(What you will do): Every entry that follows must be written out exactly, apart from its pictures.

++++ The data ++++

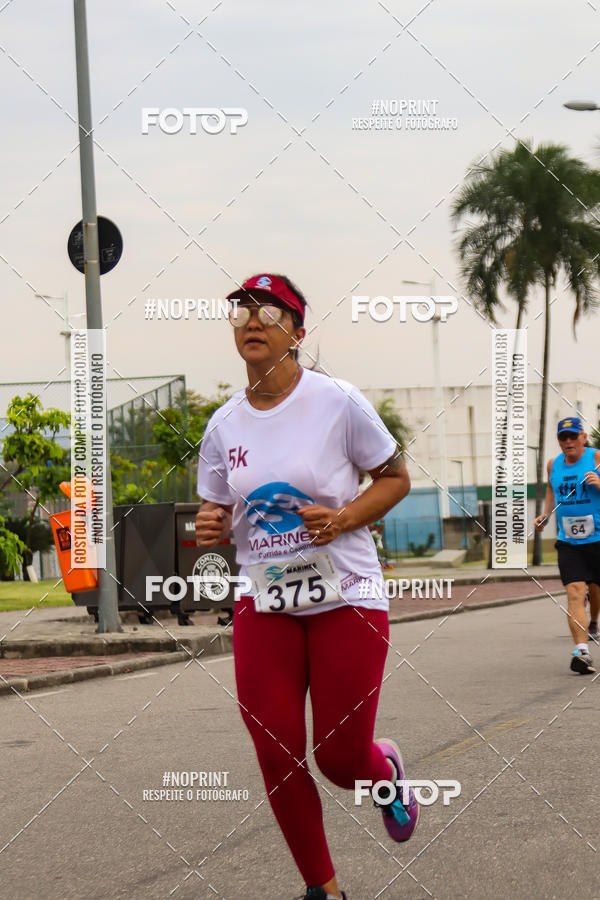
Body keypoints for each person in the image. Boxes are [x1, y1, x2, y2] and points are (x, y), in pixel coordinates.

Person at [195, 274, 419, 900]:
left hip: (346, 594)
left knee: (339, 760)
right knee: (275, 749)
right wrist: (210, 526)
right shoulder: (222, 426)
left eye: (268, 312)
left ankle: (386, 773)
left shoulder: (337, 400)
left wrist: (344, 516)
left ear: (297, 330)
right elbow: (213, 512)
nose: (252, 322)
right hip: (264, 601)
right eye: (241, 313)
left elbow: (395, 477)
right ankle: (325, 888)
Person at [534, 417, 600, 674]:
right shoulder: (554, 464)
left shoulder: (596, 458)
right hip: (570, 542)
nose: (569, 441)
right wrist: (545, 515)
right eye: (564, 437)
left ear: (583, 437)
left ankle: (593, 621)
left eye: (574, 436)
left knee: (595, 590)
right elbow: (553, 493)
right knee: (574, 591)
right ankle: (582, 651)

++++

(Solution for this problem):
Body keypoints for each person in the image. Boxes are [x1, y1, x2, y2] and points are (x, y), in pixel coordinates.

Person at [195, 274, 419, 900]:
left hip: (346, 594)
left knee: (339, 760)
right knee: (275, 749)
right wrist: (210, 526)
right shoulder: (222, 426)
left eye: (268, 312)
left ankle: (386, 773)
left shoulder: (337, 400)
left wrist: (344, 516)
left ear: (297, 330)
right elbow: (213, 512)
nose: (252, 322)
right hip: (264, 601)
right eye: (241, 313)
left elbow: (395, 477)
right ankle: (325, 888)
Person at [534, 417, 600, 674]:
right shoulder: (554, 464)
left shoulder: (596, 458)
right hip: (570, 542)
nose: (569, 441)
right wrist: (545, 515)
right eye: (564, 437)
left ear: (583, 437)
left ankle: (593, 621)
left eye: (574, 436)
left knee: (595, 590)
right elbow: (553, 493)
right knee: (574, 591)
right ankle: (582, 651)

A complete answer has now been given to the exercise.